━━━ Input data

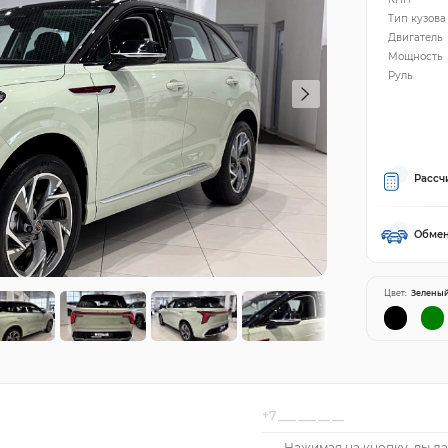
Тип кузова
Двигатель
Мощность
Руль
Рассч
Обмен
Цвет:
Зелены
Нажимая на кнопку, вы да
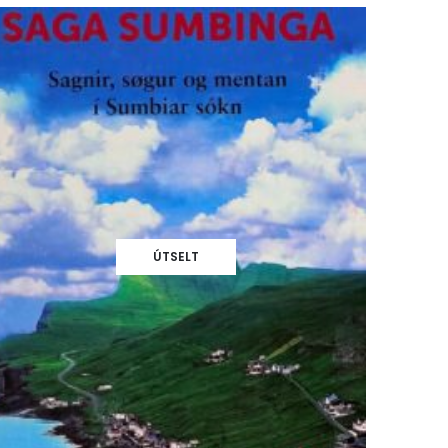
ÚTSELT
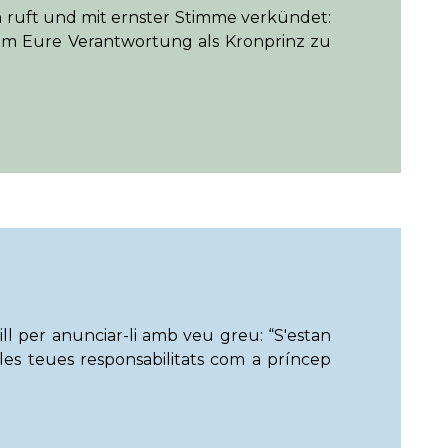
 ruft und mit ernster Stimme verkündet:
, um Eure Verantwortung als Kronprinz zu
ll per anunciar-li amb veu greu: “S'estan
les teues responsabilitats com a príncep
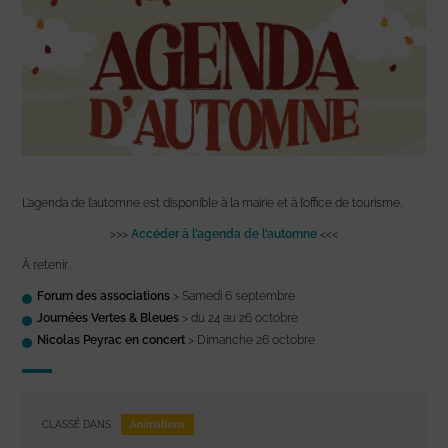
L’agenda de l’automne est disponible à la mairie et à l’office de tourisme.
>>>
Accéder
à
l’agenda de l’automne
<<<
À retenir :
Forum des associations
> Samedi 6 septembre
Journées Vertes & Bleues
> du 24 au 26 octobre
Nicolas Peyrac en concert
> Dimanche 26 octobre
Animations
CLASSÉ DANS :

━━━━━━
━━━ Input data

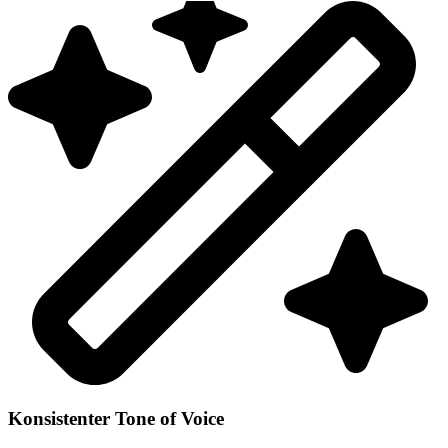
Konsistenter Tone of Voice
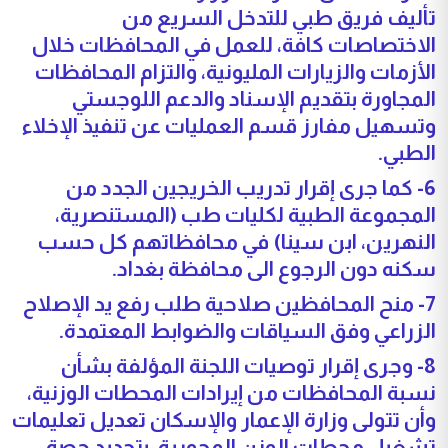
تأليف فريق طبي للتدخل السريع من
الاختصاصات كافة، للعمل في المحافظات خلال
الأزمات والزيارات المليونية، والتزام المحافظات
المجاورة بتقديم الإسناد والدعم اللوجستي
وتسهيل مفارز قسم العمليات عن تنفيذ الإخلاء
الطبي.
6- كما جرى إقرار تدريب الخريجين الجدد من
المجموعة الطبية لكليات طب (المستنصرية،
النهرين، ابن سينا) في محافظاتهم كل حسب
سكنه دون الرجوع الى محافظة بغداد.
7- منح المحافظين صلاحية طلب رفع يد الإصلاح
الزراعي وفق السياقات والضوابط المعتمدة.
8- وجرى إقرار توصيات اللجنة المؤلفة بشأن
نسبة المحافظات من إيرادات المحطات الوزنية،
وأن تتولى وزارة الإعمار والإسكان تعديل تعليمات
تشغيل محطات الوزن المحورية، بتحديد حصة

━━━━━━

Aim of the task:
Retype the lines of the records from the line containing "تأليف فريق طبي للتدخل السريع من" to the line containing "تشغيل محطات الوزن المحورية، بتحديد حصة", both included, with no changes.

Exercise response:
تأليف فريق طبي للتدخل السريع من
الاختصاصات كافة، للعمل في المحافظات خلال
الأزمات والزيارات المليونية، والتزام المحافظات
المجاورة بتقديم الإسناد والدعم اللوجستي
وتسهيل مفارز قسم العمليات عن تنفيذ الإخلاء
الطبي.
6- كما جرى إقرار تدريب الخريجين الجدد من
المجموعة الطبية لكليات طب (المستنصرية،
النهرين، ابن سينا) في محافظاتهم كل حسب
سكنه دون الرجوع الى محافظة بغداد.
7- منح المحافظين صلاحية طلب رفع يد الإصلاح
الزراعي وفق السياقات والضوابط المعتمدة.
8- وجرى إقرار توصيات اللجنة المؤلفة بشأن
نسبة المحافظات من إيرادات المحطات الوزنية،
وأن تتولى وزارة الإعمار والإسكان تعديل تعليمات
تشغيل محطات الوزن المحورية، بتحديد حصة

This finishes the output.